A lot of work in digital forensics involves copying data around. For example, carving files usually results with the carved files copied out of the image for testing. If you image a RAID array separately you end up with 3-5 disk images and typically you will need to copy them into a logical image (unless your favourite software supports RAID reconstruction). When you copy a file out of the image using sleuthkit, you are actually copying bits of data directly from the image - either allocated clusters or from within the MFT entry (for resident files).
All these copies are wasteful of disk space. They are also hard to manage because pretty soon you end up with lots of copies of the same data in different ways. There must be a better way!!!
Now there is. By having the underlying forensic format doing all the mapping itself it is possible to use tools which are not capable of doing these transformations by themselves. This is all about tool reuse. For example suppose you have a carver which is used to work on dd images. But you want to use it on the virtual memory image of the firefox process. In the past you had to copy the virtual memory out (it could be 2-4gb) then run the carver on it, and possibly end up with about 3 or 4 copies of the same data - for each process address space!!!
Its much easier to have a tool such as Rekall create the initial maps for each process (with zero storage overheads), and then carvers can just use the maps without understanding anything about memory forensics. In this way the AFF4 format is more of an interchange format - allowing tools to be used on the results from other tools.
The map stream is an AFF4 object which specifies some mapping between stream offsets and other streams (termed target streams). The map specifies a transformation between offsets in the map’s space and other offsets in one or more targets. This is illustrated below:
The map specifies a set of offset ranges and the corresponding ranges in the backing stream. As the figure shows this allows the map to present a sparse view of the data (i.e. reads in the sparse region will return null padded data).

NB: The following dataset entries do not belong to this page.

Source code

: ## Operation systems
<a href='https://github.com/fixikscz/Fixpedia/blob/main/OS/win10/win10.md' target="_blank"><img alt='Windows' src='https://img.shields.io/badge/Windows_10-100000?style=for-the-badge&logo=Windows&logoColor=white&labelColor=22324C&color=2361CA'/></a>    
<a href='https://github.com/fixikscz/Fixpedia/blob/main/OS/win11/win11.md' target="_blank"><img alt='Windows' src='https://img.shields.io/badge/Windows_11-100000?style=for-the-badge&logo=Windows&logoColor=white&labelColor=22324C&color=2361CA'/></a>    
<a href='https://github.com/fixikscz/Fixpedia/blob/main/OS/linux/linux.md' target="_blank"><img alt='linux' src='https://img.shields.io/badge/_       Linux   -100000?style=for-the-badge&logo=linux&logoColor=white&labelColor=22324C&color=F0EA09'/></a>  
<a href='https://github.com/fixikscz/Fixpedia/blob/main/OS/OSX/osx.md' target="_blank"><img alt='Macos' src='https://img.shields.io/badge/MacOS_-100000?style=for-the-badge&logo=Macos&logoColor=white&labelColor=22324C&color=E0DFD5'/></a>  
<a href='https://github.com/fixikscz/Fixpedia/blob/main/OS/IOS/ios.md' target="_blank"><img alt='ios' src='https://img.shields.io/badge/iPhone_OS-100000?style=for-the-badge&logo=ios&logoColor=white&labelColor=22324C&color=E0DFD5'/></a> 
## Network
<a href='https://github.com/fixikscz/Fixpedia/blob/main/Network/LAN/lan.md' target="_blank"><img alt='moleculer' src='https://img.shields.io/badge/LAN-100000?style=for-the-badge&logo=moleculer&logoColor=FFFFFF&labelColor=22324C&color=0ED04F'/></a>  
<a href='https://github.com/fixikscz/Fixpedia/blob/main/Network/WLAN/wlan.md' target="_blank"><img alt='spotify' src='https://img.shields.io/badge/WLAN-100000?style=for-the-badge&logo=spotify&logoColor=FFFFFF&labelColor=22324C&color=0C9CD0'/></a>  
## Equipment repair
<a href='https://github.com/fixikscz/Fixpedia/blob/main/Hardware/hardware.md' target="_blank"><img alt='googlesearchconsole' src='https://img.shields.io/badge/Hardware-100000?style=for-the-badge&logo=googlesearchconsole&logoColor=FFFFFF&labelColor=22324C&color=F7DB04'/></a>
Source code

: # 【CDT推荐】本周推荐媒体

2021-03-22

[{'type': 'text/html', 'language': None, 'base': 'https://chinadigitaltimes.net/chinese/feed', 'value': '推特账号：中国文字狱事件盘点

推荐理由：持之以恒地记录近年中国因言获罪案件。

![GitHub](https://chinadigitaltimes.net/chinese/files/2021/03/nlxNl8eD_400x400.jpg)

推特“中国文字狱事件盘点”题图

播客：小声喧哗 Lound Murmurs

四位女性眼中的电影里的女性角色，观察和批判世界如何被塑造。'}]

The AFF4 Map object stores the map in a binary format in a segment with a URN obtained by appending “map” to its URN. The segment contains a list of records:
struct Range {
uint64_t map_offset;
uint64_t target_offset;
uint64_t length;
uint32_t target_id;
}__attribute__((packed));
Where targets is an index into the list of targets specified in the target index. The target index, in turn is another stream with a URN obtained by appending “idx” to the map stream’s URN. The target index contains all the targets separated by carriage returns - one per line.
Predicate | Description |
---|---|
http://www.w3.org/1999/02/22-rdf-syntax-ns#type | The type of object. For AFF4 Map objects this will be the URN http://aff4.org/Schema#map . |
The AFF4 map object can be written in random sparse order - i.e. the stream can be seeked as it is being written. This causes the object to automatically build the map while writing the data contiguously to the backing stream. Typically an AFF4 Map stream will use an AFF4 Image stream as its backing store.
Here is an example of two ranges being created directly on the map object:
// Now an image is created inside the volume.
AFF4ScopedPtr<AFF4Map> image = AFF4Map::NewAFF4Map(
&resolver, zip->urn.Append(image_name), volume_urn);
// Maps are written in random order.
image->Seek(50, SEEK_SET);
image->Write("50 - This is the position.");
image->Seek(0, SEEK_SET);
image->Write("00 - This is the position.");
Let us examine the resulting volume:
$ unzip -l /tmp/aff4_test.zip
Archive: /tmp/aff4_test.zip
aff4://37a71a6a-4d33-4d96-ad99-5cda758c3a19
Length Date Time Name
--------- ---------- ----- ----
2345 2015-02-23 16:59 information.yaml
467 2015-02-23 16:59 information.turtle
84 2015-02-23 16:59 image.dd/map
58 2015-02-23 16:59 image.dd/idx
38 2015-02-23 16:59 image.dd/data/00000000
4 2015-02-23 16:59 image.dd/data/00000000/index
--------- -------
2996 6 files
$ aff4imager -V /tmp/aff4_test.zip
@prefix rdf: <http://www.w3.org/1999/02/22-rdf-syntax-ns#> .
@prefix aff4: <http://aff4.org/Schema#> .
@prefix xsd: <http://www.w3.org/2001/XMLSchema#> .
<aff4://37a71a6a-4d33-4d96-ad99-5cda758c3a19/image.dd>
a aff4:map .
<aff4://37a71a6a-4d33-4d96-ad99-5cda758c3a19/image.dd/data>
aff4:chunk_size 32768 ;
aff4:chunks_per_segment 1024 ;
aff4:compression <https://www.ietf.org/rfc/rfc1950.txt> ;
aff4:size 54 ;
aff4:stored <aff4://37a71a6a-4d33-4d96-ad99-5cda758c3a19> ;
a aff4:image .
We can see the map stream’s “map” stream and “idx” stream and also the underlying target stream, in this caseaff4://37a71a6a-4d33-4d96-ad99-5cda758c3a19/image.dd/data.